**Exercices**
A) Les affirmations (i), (ii) et (iii) concordent-elles avec le texte sur la session de la Conférence des Évêques du Togo ? Répondez par oui ou non et citez à chaque fois les mots décisifs du texte.
(i) La session s'est déroulée du 24 au 27 février.
(ii) Le Nonce apostolique n'assistait pas à l'ouverture de la session.
(iii) Selon les évêques, l'assemblée eucharistique est sélective selon les critères d'affinité.
B) Reproduisez fidèlement le passage du texte sur la session de la Conférence des Évêques du Togo, depuis « Ouvert par l’office » jusqu'à « confié des recommandations. » inclus.

***** Texte à lire

Réunis à son siège à Lomé Hédzranawoé du 24 au 27 Février dernier, la Conférence des Évêques du Togo (CET) a tenu sa 141 ème session ordinaire de la formation, 1ère de l’année civile, dans un climat de fraternité et de sollicitude marqué par la prière et la ferveur.
Ouvert par l’office du tierce, en présence de Nonce Apostolique près le Togo et le Bénin, Mgr Rubén Darío Ruiz Mainardi, la CET a écouté des bilans, poursuivi des réflexions et confié des recommandations.
Propulsés par l’intention de maintenir le caractère sacré, sacramentel et spirituel de l’édifice matériel qu’est l’église, les évêques du Togo ont statué sur les questions de l’église catholique sur le plan national.
Cependant les prélats ont rappelé qu’une église est un « lieu par excellence du culte et de l’adoration, lieu de rassemblement de la communauté chrétienne. »
Ils interpellent donc les prêtres, leur signifiant l’inclusivité dont requiert les offices divins, « L’assemblée eucharistique n’est pas sélective selon les critères d’affinité ou de sensibilité : elle est au contraire ouverte à tous sans exception. » ont-ils ajouté.
Afin de garder dans les esprits des uns et des autres, que l’église est unie et universelle, les évêques ont eu recours à législation qui régit la religion catholique.
Il s’agit de : Dans la présentation générale du missel romain (nouvelle traduction), il est requis que :
« Pour la célébration de l’Eucharistie, le peuple de Dieu se rassemble généralement dans une église ou bien, si elle fait défaut ou en cas d’insuffisances, dans un autre lieu honorable qui soit digne d’un si grand mystère »

**********
***** Données présentées

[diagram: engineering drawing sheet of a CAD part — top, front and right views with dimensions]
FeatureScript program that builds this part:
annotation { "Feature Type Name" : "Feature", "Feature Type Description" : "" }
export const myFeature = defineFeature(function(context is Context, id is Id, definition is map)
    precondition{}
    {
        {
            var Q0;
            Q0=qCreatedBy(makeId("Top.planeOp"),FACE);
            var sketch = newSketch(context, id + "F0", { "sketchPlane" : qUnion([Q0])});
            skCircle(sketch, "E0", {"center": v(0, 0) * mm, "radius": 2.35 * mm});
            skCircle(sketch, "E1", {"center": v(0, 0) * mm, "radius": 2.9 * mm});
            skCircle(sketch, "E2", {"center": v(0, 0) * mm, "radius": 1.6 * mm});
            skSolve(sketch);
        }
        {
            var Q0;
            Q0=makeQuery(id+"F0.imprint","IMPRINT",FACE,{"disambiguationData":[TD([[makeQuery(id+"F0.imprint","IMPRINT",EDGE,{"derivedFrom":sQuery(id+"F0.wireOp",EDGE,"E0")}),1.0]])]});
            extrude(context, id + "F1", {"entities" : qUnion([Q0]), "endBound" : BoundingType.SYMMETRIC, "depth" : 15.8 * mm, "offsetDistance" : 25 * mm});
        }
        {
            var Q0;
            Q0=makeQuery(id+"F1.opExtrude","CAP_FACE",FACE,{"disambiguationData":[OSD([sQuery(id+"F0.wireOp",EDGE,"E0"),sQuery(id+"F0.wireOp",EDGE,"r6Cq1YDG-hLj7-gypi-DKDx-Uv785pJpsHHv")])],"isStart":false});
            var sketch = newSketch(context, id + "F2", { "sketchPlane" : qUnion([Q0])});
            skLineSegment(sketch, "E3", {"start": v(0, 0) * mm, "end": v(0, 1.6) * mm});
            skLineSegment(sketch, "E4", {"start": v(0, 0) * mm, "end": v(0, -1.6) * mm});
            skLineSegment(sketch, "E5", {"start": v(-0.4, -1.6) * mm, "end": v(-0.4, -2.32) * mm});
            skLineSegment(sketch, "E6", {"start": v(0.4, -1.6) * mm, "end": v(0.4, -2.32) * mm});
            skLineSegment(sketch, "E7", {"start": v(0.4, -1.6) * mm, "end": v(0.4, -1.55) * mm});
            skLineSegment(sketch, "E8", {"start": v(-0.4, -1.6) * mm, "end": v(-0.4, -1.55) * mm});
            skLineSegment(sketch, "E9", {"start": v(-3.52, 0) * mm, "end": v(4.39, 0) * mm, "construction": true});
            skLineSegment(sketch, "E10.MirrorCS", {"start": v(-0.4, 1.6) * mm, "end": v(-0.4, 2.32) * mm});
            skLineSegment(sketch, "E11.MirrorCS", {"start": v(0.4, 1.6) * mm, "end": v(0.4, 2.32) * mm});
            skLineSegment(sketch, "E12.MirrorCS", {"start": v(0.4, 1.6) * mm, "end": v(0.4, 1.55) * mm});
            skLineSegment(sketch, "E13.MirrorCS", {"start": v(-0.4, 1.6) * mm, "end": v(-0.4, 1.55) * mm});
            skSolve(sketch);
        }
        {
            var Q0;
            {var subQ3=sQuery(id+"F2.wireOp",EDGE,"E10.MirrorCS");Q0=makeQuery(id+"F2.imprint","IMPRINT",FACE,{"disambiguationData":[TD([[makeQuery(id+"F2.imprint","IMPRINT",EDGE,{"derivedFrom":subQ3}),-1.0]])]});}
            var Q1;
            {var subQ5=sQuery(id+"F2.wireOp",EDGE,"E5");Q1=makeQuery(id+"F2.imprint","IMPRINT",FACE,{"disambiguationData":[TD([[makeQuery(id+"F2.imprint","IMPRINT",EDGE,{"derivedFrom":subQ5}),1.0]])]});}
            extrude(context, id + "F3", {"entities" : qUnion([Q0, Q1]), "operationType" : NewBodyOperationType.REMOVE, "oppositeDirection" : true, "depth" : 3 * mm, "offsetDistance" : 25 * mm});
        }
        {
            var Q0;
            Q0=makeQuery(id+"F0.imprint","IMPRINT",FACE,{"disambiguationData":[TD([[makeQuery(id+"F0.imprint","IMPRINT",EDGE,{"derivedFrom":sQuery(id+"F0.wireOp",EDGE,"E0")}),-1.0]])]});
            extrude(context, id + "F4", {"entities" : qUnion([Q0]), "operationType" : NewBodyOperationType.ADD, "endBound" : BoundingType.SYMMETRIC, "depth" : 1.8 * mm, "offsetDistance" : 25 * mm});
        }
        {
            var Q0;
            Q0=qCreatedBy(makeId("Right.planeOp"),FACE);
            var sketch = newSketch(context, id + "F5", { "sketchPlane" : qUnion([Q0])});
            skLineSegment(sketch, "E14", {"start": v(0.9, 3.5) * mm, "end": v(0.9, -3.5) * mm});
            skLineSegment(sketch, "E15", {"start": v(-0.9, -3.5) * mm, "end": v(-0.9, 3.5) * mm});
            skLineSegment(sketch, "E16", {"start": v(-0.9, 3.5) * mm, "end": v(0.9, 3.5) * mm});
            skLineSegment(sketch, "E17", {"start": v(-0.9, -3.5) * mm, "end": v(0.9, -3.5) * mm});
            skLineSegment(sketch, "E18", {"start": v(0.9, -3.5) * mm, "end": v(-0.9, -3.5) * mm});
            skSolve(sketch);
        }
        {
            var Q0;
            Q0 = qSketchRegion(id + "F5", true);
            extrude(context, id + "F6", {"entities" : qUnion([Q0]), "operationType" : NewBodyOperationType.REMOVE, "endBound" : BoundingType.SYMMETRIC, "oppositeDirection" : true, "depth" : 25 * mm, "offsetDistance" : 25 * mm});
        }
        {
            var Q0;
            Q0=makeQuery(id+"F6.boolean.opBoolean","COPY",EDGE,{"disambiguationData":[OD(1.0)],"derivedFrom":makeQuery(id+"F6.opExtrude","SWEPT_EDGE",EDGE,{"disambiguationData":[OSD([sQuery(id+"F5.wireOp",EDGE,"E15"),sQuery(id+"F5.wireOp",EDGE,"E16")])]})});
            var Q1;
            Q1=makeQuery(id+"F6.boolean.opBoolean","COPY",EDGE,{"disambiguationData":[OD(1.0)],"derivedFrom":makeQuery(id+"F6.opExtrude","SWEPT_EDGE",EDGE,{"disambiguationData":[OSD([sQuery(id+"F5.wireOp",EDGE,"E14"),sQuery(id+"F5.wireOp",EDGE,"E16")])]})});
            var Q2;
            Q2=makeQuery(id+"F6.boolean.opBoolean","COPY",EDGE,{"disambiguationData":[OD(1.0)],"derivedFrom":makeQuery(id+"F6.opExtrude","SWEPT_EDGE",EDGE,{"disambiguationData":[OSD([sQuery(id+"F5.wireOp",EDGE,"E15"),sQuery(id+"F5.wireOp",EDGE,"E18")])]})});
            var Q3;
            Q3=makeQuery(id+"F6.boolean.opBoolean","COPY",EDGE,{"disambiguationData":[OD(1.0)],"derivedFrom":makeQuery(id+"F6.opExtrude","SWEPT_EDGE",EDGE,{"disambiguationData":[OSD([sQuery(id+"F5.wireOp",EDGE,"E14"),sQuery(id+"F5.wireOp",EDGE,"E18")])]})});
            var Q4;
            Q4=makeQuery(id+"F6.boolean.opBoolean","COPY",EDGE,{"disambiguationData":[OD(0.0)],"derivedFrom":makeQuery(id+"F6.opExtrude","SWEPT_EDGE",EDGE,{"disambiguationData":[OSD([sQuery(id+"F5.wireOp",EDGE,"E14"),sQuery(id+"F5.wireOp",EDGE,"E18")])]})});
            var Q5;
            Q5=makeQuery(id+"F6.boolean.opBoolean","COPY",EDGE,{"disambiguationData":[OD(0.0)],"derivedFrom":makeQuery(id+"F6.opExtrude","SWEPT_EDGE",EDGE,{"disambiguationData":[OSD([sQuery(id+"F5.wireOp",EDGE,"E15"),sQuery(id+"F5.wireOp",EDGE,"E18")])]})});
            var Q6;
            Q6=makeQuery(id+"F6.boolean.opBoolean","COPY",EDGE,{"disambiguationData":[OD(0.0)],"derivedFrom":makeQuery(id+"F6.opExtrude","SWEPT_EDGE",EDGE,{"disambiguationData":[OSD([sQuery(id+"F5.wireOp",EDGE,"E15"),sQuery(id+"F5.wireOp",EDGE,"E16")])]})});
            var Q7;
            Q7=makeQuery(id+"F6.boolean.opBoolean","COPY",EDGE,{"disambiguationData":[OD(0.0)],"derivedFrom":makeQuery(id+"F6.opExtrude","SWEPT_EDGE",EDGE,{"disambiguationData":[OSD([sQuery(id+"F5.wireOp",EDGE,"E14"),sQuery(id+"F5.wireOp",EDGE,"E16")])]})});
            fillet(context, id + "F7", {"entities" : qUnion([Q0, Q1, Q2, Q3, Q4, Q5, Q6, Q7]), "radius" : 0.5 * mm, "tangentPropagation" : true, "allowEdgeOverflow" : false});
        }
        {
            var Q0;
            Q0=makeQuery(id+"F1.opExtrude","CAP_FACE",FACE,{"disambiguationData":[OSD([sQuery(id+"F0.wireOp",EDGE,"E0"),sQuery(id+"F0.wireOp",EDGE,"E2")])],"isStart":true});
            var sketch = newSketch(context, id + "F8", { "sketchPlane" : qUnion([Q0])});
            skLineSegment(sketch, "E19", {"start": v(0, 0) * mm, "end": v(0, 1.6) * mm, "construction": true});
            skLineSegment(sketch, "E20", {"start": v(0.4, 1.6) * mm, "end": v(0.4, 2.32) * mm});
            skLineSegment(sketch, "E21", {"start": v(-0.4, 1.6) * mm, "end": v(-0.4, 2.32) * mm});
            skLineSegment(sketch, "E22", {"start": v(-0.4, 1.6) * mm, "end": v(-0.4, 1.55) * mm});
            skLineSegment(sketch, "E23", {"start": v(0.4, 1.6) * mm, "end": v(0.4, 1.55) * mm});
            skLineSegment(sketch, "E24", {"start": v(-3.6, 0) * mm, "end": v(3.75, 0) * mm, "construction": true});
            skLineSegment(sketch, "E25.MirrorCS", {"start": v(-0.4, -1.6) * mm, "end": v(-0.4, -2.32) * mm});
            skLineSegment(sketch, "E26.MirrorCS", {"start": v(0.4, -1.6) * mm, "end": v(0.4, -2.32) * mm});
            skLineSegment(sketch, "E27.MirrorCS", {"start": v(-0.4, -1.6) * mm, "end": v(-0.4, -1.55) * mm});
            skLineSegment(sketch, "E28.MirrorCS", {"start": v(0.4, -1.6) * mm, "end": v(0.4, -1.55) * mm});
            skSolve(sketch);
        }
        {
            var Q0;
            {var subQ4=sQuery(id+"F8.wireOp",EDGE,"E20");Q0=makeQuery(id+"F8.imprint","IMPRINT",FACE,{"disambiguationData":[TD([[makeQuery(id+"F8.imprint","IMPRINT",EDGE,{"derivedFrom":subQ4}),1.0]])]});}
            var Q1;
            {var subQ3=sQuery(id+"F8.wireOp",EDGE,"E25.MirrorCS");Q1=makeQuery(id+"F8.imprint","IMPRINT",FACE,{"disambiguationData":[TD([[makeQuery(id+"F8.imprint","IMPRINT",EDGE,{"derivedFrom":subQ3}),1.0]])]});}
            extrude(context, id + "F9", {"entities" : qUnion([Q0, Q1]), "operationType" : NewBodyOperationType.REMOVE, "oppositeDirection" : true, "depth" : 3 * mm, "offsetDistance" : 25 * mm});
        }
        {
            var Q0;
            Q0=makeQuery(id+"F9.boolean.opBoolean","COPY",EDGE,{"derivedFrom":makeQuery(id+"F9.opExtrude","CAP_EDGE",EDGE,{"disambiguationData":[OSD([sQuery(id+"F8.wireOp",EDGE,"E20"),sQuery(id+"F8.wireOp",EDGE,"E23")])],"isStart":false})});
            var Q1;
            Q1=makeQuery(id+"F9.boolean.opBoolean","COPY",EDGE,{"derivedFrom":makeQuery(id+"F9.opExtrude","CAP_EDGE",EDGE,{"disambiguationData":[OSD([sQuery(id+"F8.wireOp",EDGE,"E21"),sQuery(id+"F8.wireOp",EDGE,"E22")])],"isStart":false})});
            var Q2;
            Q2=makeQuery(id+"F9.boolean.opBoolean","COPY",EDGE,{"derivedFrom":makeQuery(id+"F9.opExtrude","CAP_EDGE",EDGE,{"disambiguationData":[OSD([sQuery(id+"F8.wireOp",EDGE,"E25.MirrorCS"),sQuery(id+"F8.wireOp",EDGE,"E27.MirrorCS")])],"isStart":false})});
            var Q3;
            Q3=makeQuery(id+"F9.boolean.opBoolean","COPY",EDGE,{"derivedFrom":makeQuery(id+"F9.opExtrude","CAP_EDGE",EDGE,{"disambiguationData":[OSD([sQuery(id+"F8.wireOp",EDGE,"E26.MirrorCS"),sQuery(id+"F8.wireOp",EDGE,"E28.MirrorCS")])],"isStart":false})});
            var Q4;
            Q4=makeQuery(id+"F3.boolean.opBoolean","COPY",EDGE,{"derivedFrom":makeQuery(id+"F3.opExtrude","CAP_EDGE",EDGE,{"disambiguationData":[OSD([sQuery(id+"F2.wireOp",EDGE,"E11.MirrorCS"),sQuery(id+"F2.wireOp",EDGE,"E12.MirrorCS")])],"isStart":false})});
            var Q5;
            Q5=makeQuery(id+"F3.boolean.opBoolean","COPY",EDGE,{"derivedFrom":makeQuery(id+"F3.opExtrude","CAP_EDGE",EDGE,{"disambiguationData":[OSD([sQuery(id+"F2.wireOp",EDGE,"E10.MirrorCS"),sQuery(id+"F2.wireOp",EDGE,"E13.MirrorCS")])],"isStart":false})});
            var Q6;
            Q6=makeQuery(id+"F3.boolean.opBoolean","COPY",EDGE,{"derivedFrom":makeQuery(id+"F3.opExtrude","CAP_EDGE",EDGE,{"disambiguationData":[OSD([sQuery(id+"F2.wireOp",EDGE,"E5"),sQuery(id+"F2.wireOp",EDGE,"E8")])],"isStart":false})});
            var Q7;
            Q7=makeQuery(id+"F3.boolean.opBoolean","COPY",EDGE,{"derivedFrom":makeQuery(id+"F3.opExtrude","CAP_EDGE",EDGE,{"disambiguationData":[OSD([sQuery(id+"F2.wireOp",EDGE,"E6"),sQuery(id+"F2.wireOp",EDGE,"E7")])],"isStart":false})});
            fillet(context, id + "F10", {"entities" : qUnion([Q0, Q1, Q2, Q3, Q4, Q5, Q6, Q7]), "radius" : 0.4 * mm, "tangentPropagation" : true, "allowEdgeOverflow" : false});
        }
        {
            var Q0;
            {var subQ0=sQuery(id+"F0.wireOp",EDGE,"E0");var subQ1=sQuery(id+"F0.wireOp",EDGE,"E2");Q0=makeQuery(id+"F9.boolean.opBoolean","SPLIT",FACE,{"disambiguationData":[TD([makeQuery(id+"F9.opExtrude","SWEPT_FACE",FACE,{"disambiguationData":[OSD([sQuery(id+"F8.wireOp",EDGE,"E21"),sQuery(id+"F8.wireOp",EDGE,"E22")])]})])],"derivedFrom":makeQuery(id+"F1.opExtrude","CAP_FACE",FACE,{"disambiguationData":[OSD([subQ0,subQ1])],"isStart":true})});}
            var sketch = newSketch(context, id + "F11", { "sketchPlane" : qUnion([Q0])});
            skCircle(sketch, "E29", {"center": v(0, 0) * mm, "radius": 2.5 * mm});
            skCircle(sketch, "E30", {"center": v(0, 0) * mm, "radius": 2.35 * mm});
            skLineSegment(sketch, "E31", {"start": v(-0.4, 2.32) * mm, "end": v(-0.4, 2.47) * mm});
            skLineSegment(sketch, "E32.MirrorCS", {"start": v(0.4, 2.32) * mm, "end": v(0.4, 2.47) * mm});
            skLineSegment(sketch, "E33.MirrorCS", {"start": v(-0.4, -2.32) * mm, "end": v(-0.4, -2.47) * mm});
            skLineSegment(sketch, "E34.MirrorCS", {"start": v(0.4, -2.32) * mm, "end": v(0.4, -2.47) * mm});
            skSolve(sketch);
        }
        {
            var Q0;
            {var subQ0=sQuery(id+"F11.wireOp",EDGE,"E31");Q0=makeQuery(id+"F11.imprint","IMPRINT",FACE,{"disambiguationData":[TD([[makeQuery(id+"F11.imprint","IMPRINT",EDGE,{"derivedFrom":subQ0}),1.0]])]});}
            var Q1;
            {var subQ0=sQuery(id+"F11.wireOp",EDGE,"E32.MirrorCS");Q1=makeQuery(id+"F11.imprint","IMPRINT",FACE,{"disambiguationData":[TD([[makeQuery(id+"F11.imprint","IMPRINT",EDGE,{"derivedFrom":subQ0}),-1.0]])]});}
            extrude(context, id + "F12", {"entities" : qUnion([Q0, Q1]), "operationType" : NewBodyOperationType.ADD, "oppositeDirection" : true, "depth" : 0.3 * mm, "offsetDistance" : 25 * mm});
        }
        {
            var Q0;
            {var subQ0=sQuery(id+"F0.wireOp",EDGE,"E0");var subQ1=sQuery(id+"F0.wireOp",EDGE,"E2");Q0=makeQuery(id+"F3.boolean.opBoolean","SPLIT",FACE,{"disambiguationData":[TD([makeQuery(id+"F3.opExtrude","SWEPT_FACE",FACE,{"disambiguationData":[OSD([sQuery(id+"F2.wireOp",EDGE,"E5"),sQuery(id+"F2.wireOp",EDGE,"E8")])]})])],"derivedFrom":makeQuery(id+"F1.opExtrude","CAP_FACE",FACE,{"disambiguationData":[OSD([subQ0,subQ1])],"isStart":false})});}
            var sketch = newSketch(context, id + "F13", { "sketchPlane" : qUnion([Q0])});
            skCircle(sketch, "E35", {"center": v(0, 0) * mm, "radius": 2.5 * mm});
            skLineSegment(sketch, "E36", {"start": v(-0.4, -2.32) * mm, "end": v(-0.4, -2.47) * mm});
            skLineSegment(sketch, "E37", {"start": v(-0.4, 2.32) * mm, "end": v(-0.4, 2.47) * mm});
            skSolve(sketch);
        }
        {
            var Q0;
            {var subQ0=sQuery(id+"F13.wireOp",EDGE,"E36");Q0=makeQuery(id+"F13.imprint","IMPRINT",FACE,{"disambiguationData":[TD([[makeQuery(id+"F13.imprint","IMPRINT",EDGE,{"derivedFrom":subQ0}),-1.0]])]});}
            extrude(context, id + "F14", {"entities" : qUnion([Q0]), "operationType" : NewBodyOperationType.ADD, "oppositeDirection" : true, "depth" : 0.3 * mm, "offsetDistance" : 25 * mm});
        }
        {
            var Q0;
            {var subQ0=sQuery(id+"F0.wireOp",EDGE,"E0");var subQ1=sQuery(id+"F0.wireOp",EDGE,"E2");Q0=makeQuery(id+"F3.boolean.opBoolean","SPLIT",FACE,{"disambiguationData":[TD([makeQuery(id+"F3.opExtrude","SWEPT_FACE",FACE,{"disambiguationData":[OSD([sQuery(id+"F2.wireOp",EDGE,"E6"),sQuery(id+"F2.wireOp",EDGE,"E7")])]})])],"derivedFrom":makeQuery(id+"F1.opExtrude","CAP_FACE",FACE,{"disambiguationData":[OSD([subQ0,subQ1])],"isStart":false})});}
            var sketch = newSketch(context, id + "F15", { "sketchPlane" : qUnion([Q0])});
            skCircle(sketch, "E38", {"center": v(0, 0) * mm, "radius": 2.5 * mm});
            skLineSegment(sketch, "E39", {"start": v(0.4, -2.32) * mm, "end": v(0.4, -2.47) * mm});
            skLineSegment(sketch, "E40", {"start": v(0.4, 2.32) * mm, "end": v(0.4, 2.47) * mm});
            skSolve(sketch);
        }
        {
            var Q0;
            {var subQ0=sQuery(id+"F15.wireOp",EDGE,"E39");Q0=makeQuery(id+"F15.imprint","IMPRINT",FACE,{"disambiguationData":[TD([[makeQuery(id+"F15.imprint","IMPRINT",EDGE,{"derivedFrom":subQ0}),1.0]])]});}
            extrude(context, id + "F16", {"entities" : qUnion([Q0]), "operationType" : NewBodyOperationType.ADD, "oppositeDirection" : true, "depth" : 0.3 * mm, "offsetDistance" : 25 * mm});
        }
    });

**********

**Corrigé**
A)
(i) Oui : « du 24 au 27 Février dernier ».
(ii) Non : « en présence de Nonce Apostolique près le Togo et le Bénin ».
(iii) Non : « L’assemblée eucharistique n’est pas sélective selon les critères d’affinité ou de sensibilité ».

B)
Ouvert par l’office du tierce, en présence de Nonce Apostolique près le Togo et le Bénin, Mgr Rubén Darío Ruiz Mainardi, la CET a écouté des bilans, poursuivi des réflexions et confié des recommandations.